An art of understated complexity
Ordinary objects. Jars, containers, vessels, or bottles grouped (often unusually) on a table. These things, mute and inanimate, are so persistently and intently the imagery of Giorgio Morandi's paintings that what they are has little significance. Instead, they have become his profoundly subjective language - his syntax.
Many people are still intrigued and moved by the undemonstrative still lifes of this mid-20th-century Italian painter. A show of his work at London's Tate Modern includes in its catalog comments by a range of today's fashionable artists and architects, although their art may be quite unlike his.
His art concentrates.
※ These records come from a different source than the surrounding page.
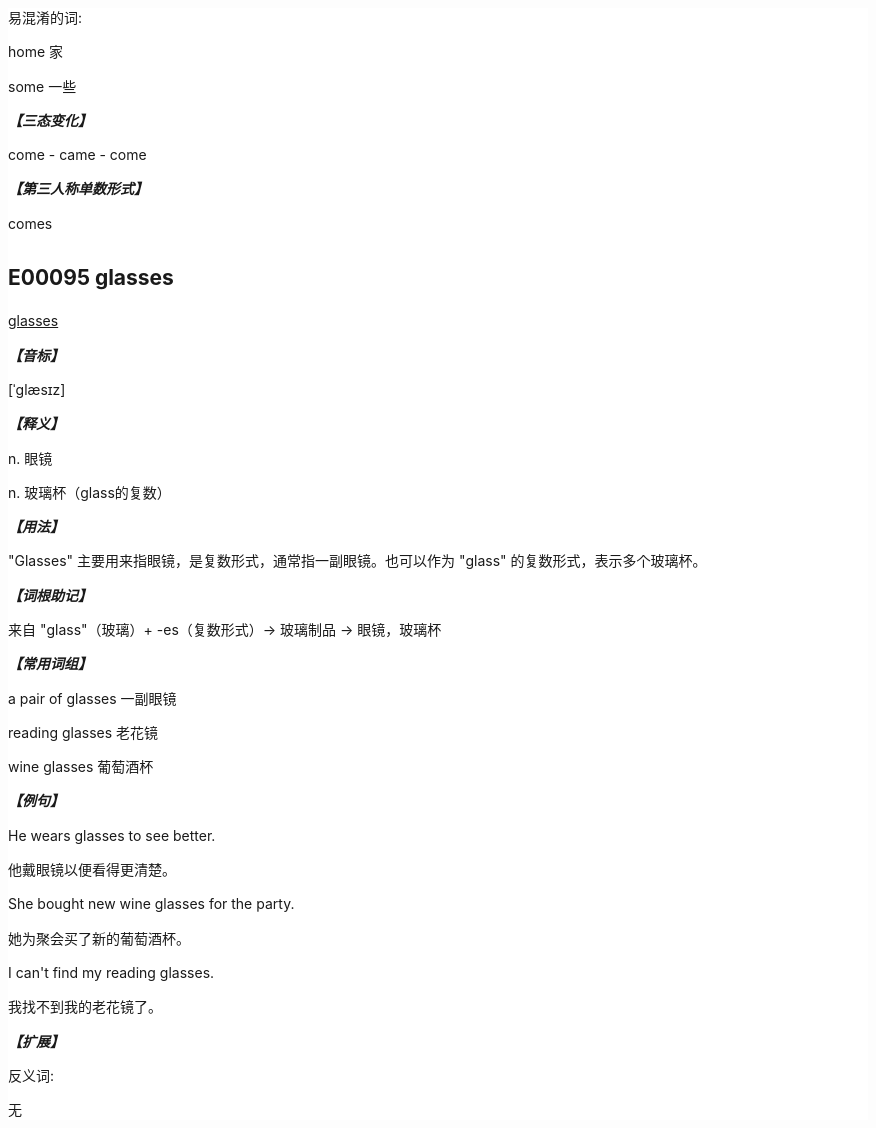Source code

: 易混淆的词:

home  家

some  一些

***【三态变化】***  

come - came - come

***【第三人称单数形式】***  

comes

## E00095 glasses

<u>glasses</u>  

***【音标】***  

[ˈglæsɪz]

***【释义】***  

n. 眼镜

n. 玻璃杯（glass的复数）

***【用法】***  

"Glasses" 主要用来指眼镜，是复数形式，通常指一副眼镜。也可以作为 "glass" 的复数形式，表示多个玻璃杯。

***【词根助记】***  

来自 "glass"（玻璃）+ -es（复数形式）→ 玻璃制品 → 眼镜，玻璃杯

***【常用词组】***  

a pair of glasses  一副眼镜

reading glasses  老花镜

wine glasses  葡萄酒杯

***【例句】***  

He wears glasses to see better.

他戴眼镜以便看得更清楚。

She bought new wine glasses for the party.

她为聚会买了新的葡萄酒杯。

I can't find my reading glasses.

我找不到我的老花镜了。

***【扩展】***  

反义词:

无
It reduces to essences. But this does not mean simplicity. By looking only at certain aspects of the outside (objective) world - which he paints as his own inside (subjective) world - he sees, and makes viewers see, surprising complexities.
He did not aim to imitate the material his objects were made of. He even painted the actual surfaces of some of his objects to reduce their shine or translucency. He removed all identifying labels. He was no "realist." Instead, he transmuted his objects into undisguised paint. What truly signifies is the tactility of his paint, its crucial shifts, its tones and hues. Method is message.
But, paradoxically, he also observes. His paint describes the fall and reflections of light and shadow and the way they make rounded or flattened forms visible; subtle interplay of space and solid; tonal merge of objects with close neighbors or background; edges, crevices, profiles, and boundaries that occur as shadows tighten into dark intervals or lines.
His intensity prevents us from taking such aspects for granted. We are persuaded; we see as his eyes see. His objects become our subjectivity, too.
'Giorgio Morandi' will be in London until Aug. 12. It will be at the Musee d'Art Moderne de la Ville de Paris, Oct. 4 to Jan. 6, 2002.